Pearson 23C

Development
- Designer: William Shaw
- Location: United States
- Year: 1983
- No. built: 42
- Builder: Pearson Yachts
- Role: Cruiser
- Name: Pearson 23C

Boat
- Displacement: 3,000 lb (1,361 kg)
- Draft: 4.00 ft (1.22 m)

Hull
- Type: monohull
- Construction: fiberglass
- LOA: 23.00 ft (7.01 m)
- LWL: 20.00 ft (6.10 m)
- Beam: 8.00 ft (2.44 m)
- Engine: outboard motor

Hull appendages
- Keel: fin keel
- Ballast: 1,200 lb (544 kg)
- Rudder: transom-mounted rudder

Rig
- Rig type: cat rig
- P mainsail luff: 30.00 ft (9.14 m)
- E mainsail foot: 14.00 ft (4.27 m)

Sails
- Sailplan: catboat
- Mainsail area: 210.00 sq ft (19.510 m^{2})
- Total sail area: 210.00 sq ft (19.510 m^{2})

Racing
- PHRF: 240

= Pearson 23C =

1980s US recreational keelboat

The Pearson 23C is a sailboat that was first built in 1983. The Pearson 23C is a cat rigged development of the sloop-rigged Pearson 23. The design was built by Pearson Yachts in the United States from 1983 until 1985 with 42 boats completed, but it is now out of production.

==Design==
The Pearson 23C is a recreational keelboat, built predominantly of fiberglass, with wood trim. It has a catboat rig with an unstayed, spun-tapered aluminum mast. The hull has a raked stem, a plumb transom, a transom-hung rudder controlled by a tiller and a fixed fin keel or optional keel and centerboard. It displaces 3000 lb and carries 1200 lb of ballast.
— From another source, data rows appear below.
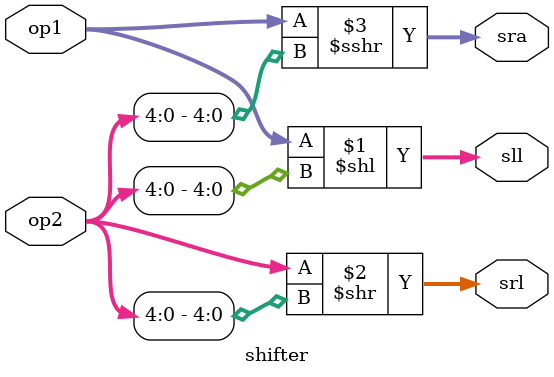
<source format=v>
`timescale 1ns / 1ps

module shifter(
    input  [31:0] op1,
    input  [31:0] op2,
    output [31:0] sll,
    output [31:0] srl,
    output [31:0] sra
);

    assign sll = op1 << op2[4:0];
    assign srl = op2 >> op2[4:0];
    
    assign sra = $signed(op1) >>> op2[4:0];

endmodule

</source>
The keel-equipped version of the boat has a draft of 4.00 ft, while the centerboard-equipped version has a draft of 5.17 ft with the centerboard extended and 2.33 ft with it retracted, allowing operation in shallow water or ground transportation on a trailer.

The boat is normally fitted with a small 3 to 6 hp outboard motor for docking and maneuvering.

The design has sleeping accommodation for two people, with a double berth in the main cabin, made up from two straight settee berths, that can be joined athartships. The head is located in the bow. Cabin headroom is 56 in.

The design has a PHRF racing average handicap of 240 and a hull speed of 6.0 kn.

==Reception==
In a 2010 review Steve Henkel wrote, "this boat is one of Bill Shaw's few catboat designs. In a way is a daring flight of fancy for Shaw, who was generally quite conservative in his designs. Not much was at risk, however, the cat proved to not be very popular (which it wasn't; only 42 were built), since virtually the same molds and tooling were used to build the Pearson 23 sloop version ... Best features: Part of the idea for the cat rig was its innate simplicity: only one sail to trim, and the ability to tack without adjusting any lines. One owner says, 'It’s hard to imagine a better singlehander's boat.' Worst features: Some owners found the boom topping lift a nuisance to operate because of the pronounced roach in the mainsail, and replaced the lift with a rigid vang. The 7/8" sailtrack tends to stick; some owners have tried Battcars, others installed something called Strongtrack, which slides over the existing track."